What you are asked to do:
Transcribe the text of each listing below word for word, leaving the pictures out of your answer.

(Saved entries)

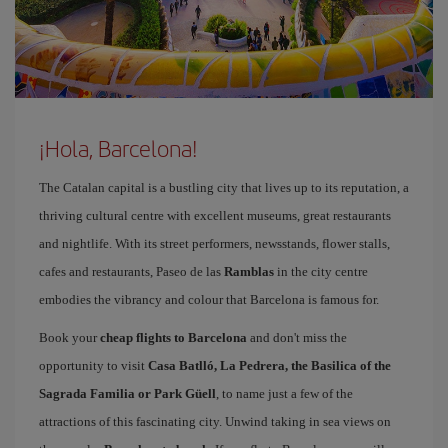
¡Hola, Barcelona!
The Catalan capital is a bustling city that lives up to its reputation, a
thriving cultural centre with excellent museums, great restaurants
and nightlife. With its street performers, newsstands, flower stalls,
cafes and restaurants, Paseo de las
Ramblas
in the city centre
embodies the vibrancy and colour that Barcelona is famous for.
Book your
cheap flights to Barcelona
and don't miss the
opportunity to visit
Casa Batlló, La Pedrera, the Basilica of the
Sagrada Familia or Park Güell
, to name just a few of the
attractions of this fascinating city. Unwind taking in sea views on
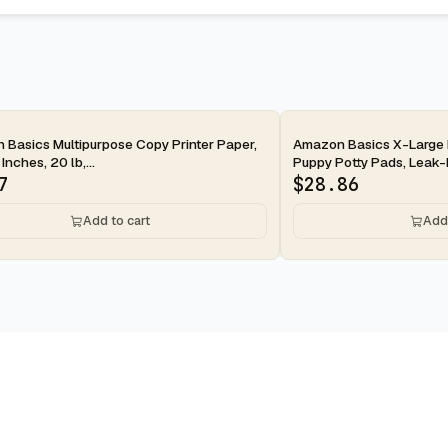
ay
2-day
Basics Multipurpose Copy Printer Paper,
Amazon Basics X-Large 
 Inches, 20 lb,...
Puppy Potty Pads, Leak-P
7
$
28.86
Add to cart
Add 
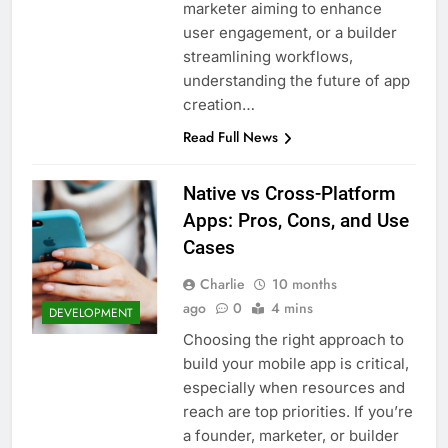
marketer aiming to enhance
user engagement, or a builder
streamlining workflows,
understanding the future of app
creation…
Read Full News
Native vs Cross-Platform
Apps: Pros, Cons, and Use
Cases
Charlie
10 months
ago
0
4 mins
DEVELOPMENT
Choosing the right approach to
build your mobile app is critical,
especially when resources and
reach are top priorities. If you’re
a founder, marketer, or builder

Result of the task:
¡Hola, Barcelona!
The Catalan capital is a bustling city that lives up to its reputation, a
thriving cultural centre with excellent museums, great restaurants
and nightlife. With its street performers, newsstands, flower stalls,
cafes and restaurants, Paseo de las
Ramblas
in the city centre
embodies the vibrancy and colour that Barcelona is famous for.
Book your
cheap flights to Barcelona
and don't miss the
opportunity to visit
Casa Batlló, La Pedrera, the Basilica of the
Sagrada Familia or Park Güell
, to name just a few of the
attractions of this fascinating city. Unwind taking in sea views on
ay
2-day
Basics Multipurpose Copy Printer Paper,
Amazon Basics X-Large 
 Inches, 20 lb,...
Puppy Potty Pads, Leak-P
7
$
28.86
Add to cart
Add 
marketer aiming to enhance
user engagement, or a builder
streamlining workflows,
understanding the future of app
creation…
Read Full News
Native vs Cross-Platform
Apps: Pros, Cons, and Use
Cases
Charlie
10 months
ago
0
4 mins
DEVELOPMENT
Choosing the right approach to
build your mobile app is critical,
especially when resources and
reach are top priorities. If you’re
a founder, marketer, or builder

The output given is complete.